The introduction and continuous update of EHRs has been both a boon and a bane for healthcare professionals. A boon because we now have a huge opportunity to document health electronically and therefore, link observable clinical patterns with up to the minute research and insights on the population at large. A bane because data entry comes at the cost of patients not getting critical face time with their doctors. Instead, this encounter becomes documentation driven rather than patient centered. These collective workloads combined with perverse productivity can result in unnecessarily tragic outcomes or a high cost intervention when a well-timed, low cost treatment would have sufficed. Unfortunately, the patient has the most to lose in either scenario. That is why we must change the entire model around the EHR and make it a conduit for empowerment, not burnout.

Given the current state of health information storage, exchange and analysis, we see big data in healthcare playing a vital role in the future of healthcare delivery, in the form of precision and predictive tools that can help alleviate this pain point. This is exactly where companies like CloudMedx come in, to instill more confidence and precision in the clinical workflow so that every encounter is not a novel case study or trial and error process. Clinical analytics tools that are more focused on predictive analytics will allow doctors to see key trends in large patient populations that can be applied to individual patients, thereby allowing doctors to make informed decisions at the point of care and not be flooded with information that is not insightful or non-useful.
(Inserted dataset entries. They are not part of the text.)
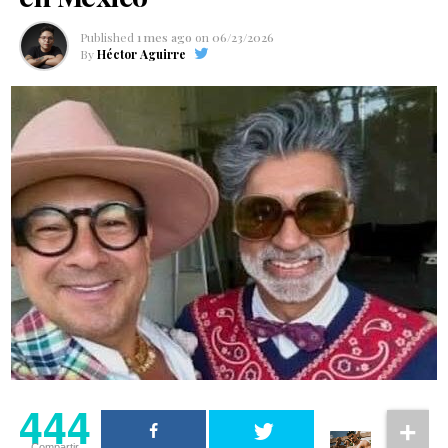
Published
1 mes ago
on
06/23/2026
By
Héctor Aguirre
444
Compartir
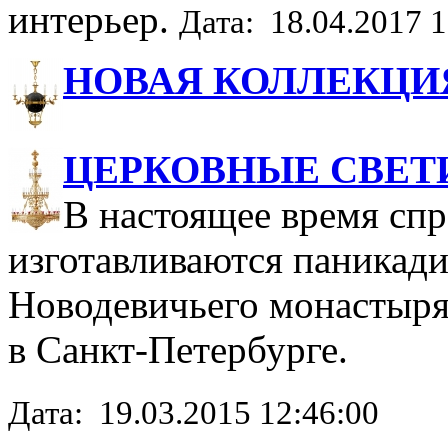
интерьер.
Дата: 18.04.2017 1
НОВАЯ КОЛЛЕКЦИЯ
ЦЕРКОВНЫЕ СВЕТ
В настоящее время сп
изготавливаются паникади
Новодевичьего монастыр
в Санкт-Петербурге.
Дата: 19.03.2015 12:46:00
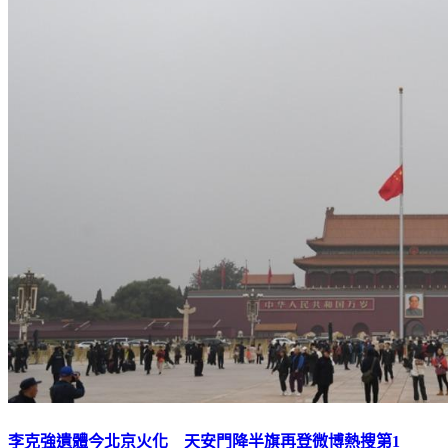
李克強遺體今北京火化 天安門降半旗再登微博熱搜第1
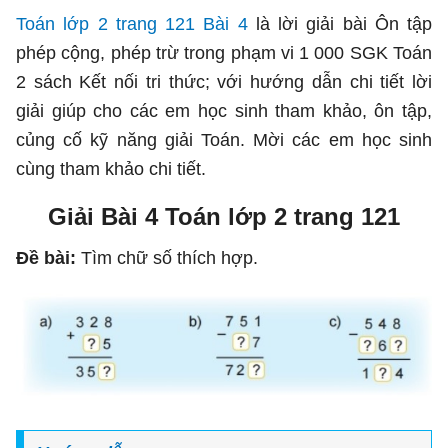
Toán lớp 2 trang 121 Bài 4
là lời giải bài Ôn tập
phép cộng, phép trừ trong phạm vi 1 000 SGK Toán
2 sách Kết nối tri thức; với hướng dẫn chi tiết lời
giải giúp cho các em học sinh tham khảo, ôn tập,
củng cố kỹ năng giải Toán. Mời các em học sinh
cùng tham khảo chi tiết.
Giải Bài 4 Toán lớp 2 trang 121
Đề bài:
Tìm chữ số thích hợp.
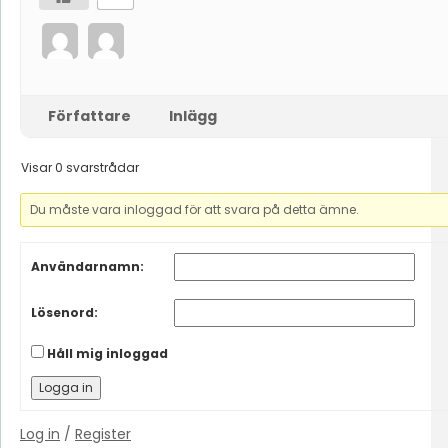
Författare
Inlägg
Visar 0 svarstrådar
Du måste vara inloggad för att svara på detta ämne.
Användarnamn:
Lösenord:
Håll mig inloggad
Logga in
Log in
/
Register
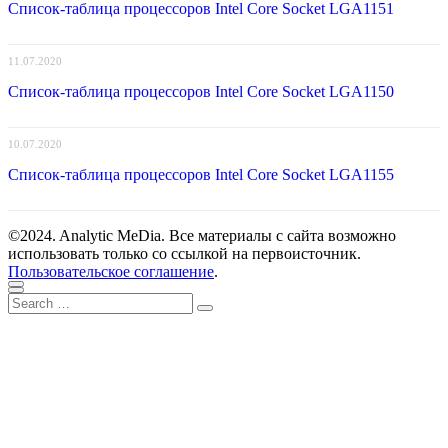
Список-таблица процессоров Intel Core Socket LGA1151
11.07.2020
Список-таблица процессоров Intel Core Socket LGA1150
10.07.2020
Список-таблица процессоров Intel Core Socket LGA1155
©2024. Analytic MeDia. Все материалы с сайта возможно
использовать только со ссылкой на первоисточник.
Пользовательское соглашение
.
Scroll
Close
Search
to
Search
for:
top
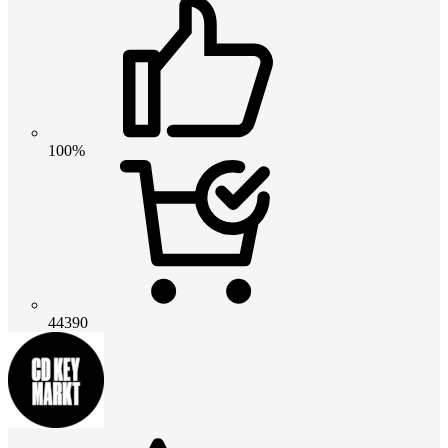
100%
44390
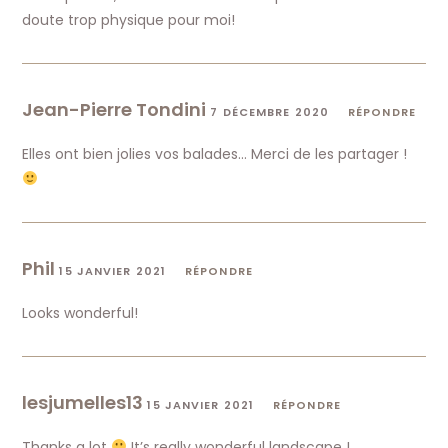
doute trop physique pour moi!
Jean-Pierre Tondini
7 DÉCEMBRE 2020
RÉPONDRE
Elles ont bien jolies vos balades… Merci de les partager !
Phil
15 JANVIER 2021
RÉPONDRE
Looks wonderful!
lesjumelles13
15 JANVIER 2021
RÉPONDRE
Thanks a lot
It’s really wonderful landscape !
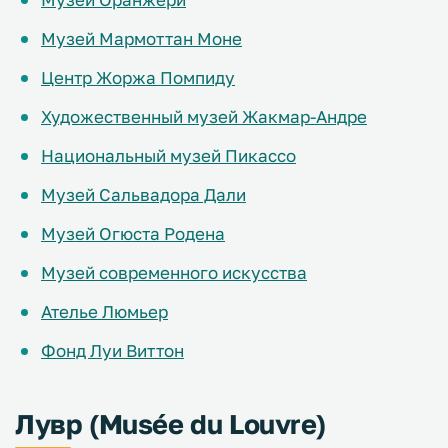
Музей Мармоттан Моне
Центр Жоржа Помпиду
Художественный музей Жакмар-Андре
Национальный музей Пикассо
Музей Сальвадора Дали
Музей Огюста Родена
Музей современного искусства
Ателье Люмьер
Фонд Луи Виттон
Лувр (Musée du Louvre)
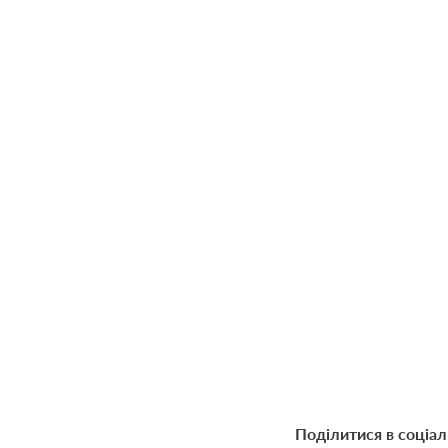
Поділитися в соціа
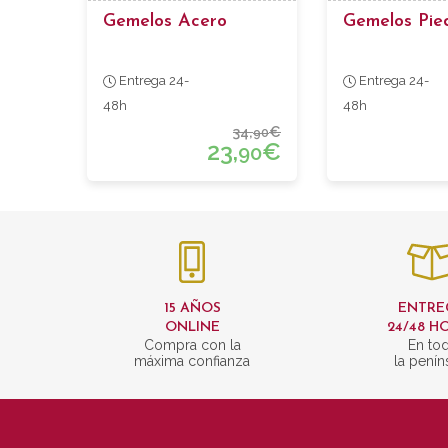
Gemelos Acero
Gemelos Pie
Entrega 24-
Entrega 24-
48h
48h
34,
€
90
23,
€
90
15 AÑOS
ENTRE
ONLINE
24/48 H
Compra con la
En to
máxima confianza
la penín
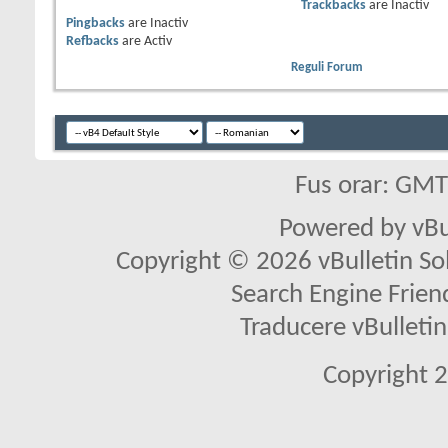
Trackbacks
are
Inactiv
Pingbacks
are
Inactiv
Refbacks
are
Activ
Reguli Forum
Fus orar: GM
Powered by vBu
Copyright © 2026 vBulletin Solu
Search Engine Frien
Traducere vBullet
Copyright 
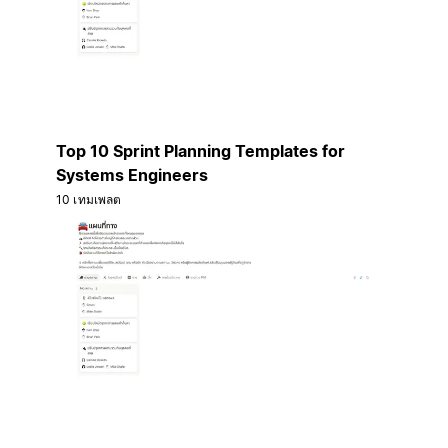
Top 10 Sprint Planning Templates for
Systems Engineers
10 เทมเพลต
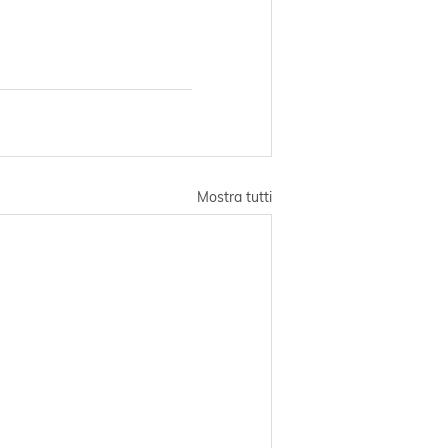
Mostra tutti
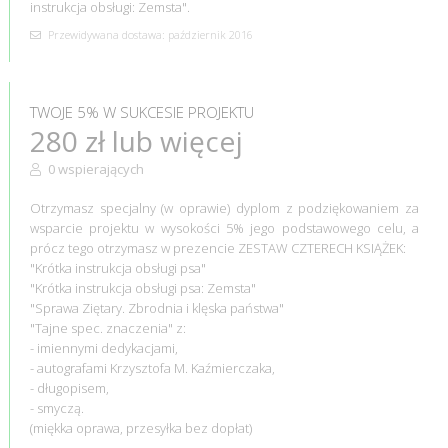
instrukcja obsługi: Zemsta".
Przewidywana dostawa: październik 2016
TWOJE 5% W SUKCESIE PROJEKTU
280 zł lub więcej
0 wspierających
Otrzymasz specjalny (w oprawie) dyplom z podziękowaniem za
wsparcie projektu w wysokości 5% jego podstawowego celu, a
prócz tego otrzymasz w prezencie ZESTAW CZTERECH KSIĄŻEK:
"Krótka instrukcja obsługi psa"
"Krótka instrukcja obsługi psa: Zemsta"
"Sprawa Ziętary. Zbrodnia i klęska państwa"
"Tajne spec. znaczenia" z:
- imiennymi dedykacjami,
- autografami Krzysztofa M. Kaźmierczaka,
- długopisem,
- smyczą.
(miękka oprawa, przesyłka bez dopłat)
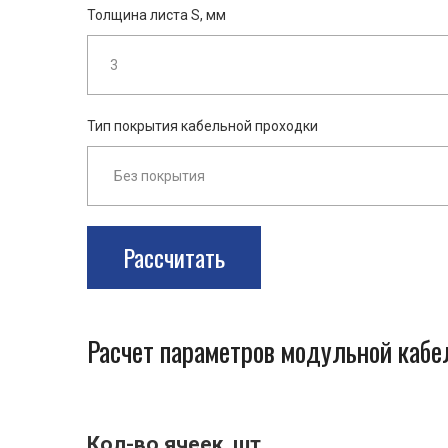
Толщина листа S, мм
Тип покрытия кабельной проходки
Рассчитать
Расчет параметров модульной каб
Кол-во ячеек, шт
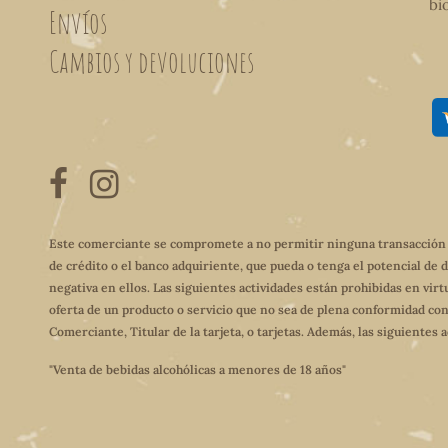
bi
Envíos
Cambios y devoluciones
Este comerciante se compromete a no permitir ninguna transacción qu
de crédito o el banco adquiriente, que pueda o tenga el potencial de 
negativa en ellos. Las siguientes actividades están prohibidas en virt
oferta de un producto o servicio que no sea de plena conformidad con
Comerciante, Titular de la tarjeta, o tarjetas. Además, las siguientes
"Venta de bebidas alcohólicas a menores de 18 años"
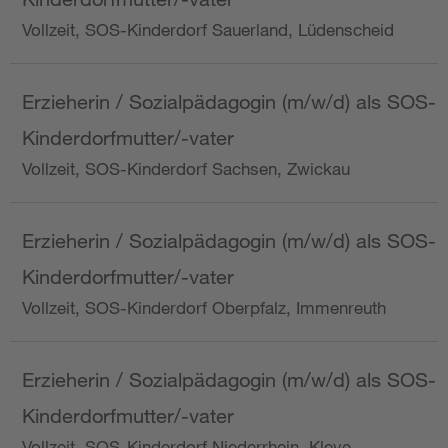
Vollzeit, SOS-Kinderdorf Sauerland, Lüdenscheid
Erzieherin / Sozialpädagogin (m/w/d) als SOS-
Kinderdorfmutter/-vater
Vollzeit, SOS-Kinderdorf Sachsen, Zwickau
Erzieherin / Sozialpädagogin (m/w/d) als SOS-
Kinderdorfmutter/-vater
Vollzeit, SOS-Kinderdorf Oberpfalz, Immenreuth
Erzieherin / Sozialpädagogin (m/w/d) als SOS-
Kinderdorfmutter/-vater
Vollzeit, SOS-Kinderdorf Niederrhein, Kleve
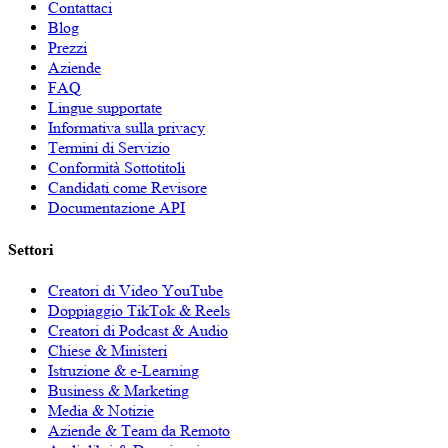
Contattaci
Blog
Prezzi
Aziende
FAQ
Lingue supportate
Informativa sulla privacy
Termini di Servizio
Conformità Sottotitoli
Candidati come Revisore
Documentazione API
Settori
Creatori di Video YouTube
Doppiaggio TikTok & Reels
Creatori di Podcast & Audio
Chiese & Ministeri
Istruzione & e-Learning
Business & Marketing
Media & Notizie
Aziende & Team da Remoto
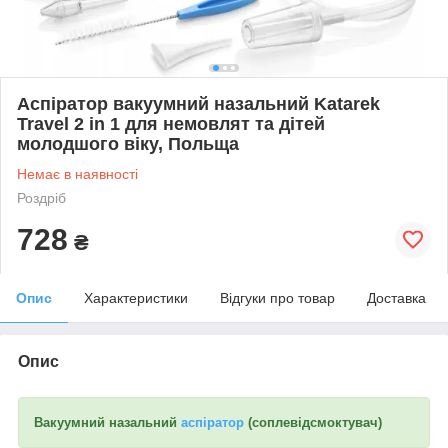
Аспіратор вакуумний назальний Katarek
Travel 2 in 1 для немовлят та дітей
молодшого віку, Польща
Немає в наявності
Роздріб
728
₴
Опис
Характеристики
Відгуки про товар
Доставка
Опис
Вакуумний назальний
аспіратор
(соплевідсмоктувач)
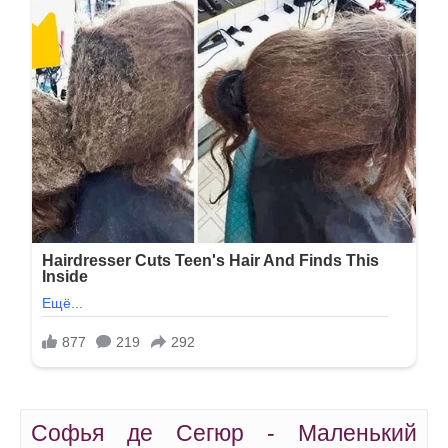
Софья де Сегюр - Маленький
Imagine if the risks for certain adverse events in an individual patient could be predicted well in advance, just as most of these diseases don't spring overnight but build up over long periods of times and leave bread crumbs in the form of clinical history. These patterns are hard to spot in one-off doctor visits but over time, and especially when used in reference to a large population set, provides easy to spot empirical evidence for individual level assessments. This predictive analytics when coupled with precision delivery can be used to off-set the risk by taking certain precautions in the form of custom tailored care plans that outline medications, lifestyle changes, and follow up visits, and can be easily introduced by an intervening doctor. This leads to healthier outcomes for the patient and reduced workload for the providers and health systems.

The good news is that there are a few companies leading the pack in big data and machine assisted data driven medicine. They utilize their large computing power to sift through large deposits of structured and unstructured data from huge population sets, and derive insights that can be applied to individuals as well providing a cross sectional and multi-faceted analysis. Specifically, taking the mess that is the EHR and other healthcare data sources and identifying patterns that are useful and actionable - right at the point of care. Clinical AI platform companies like CloudMedx are helping physicians' spot early risk and rising risk patients so that they can intervene and off-set such risks through precision guided healthcare delivery. These companies are doing their part to improve patient outcomes, reduce fatigue and improve the system as a whole. Over time, we hope that our healthcare system can be brought into the 21st century, with all the promise that it holds, thereby not only reducing physician fatigue and burn out but optimizing each clinical encounter for the benefit of the patient – with an improved clinical and financial outcome.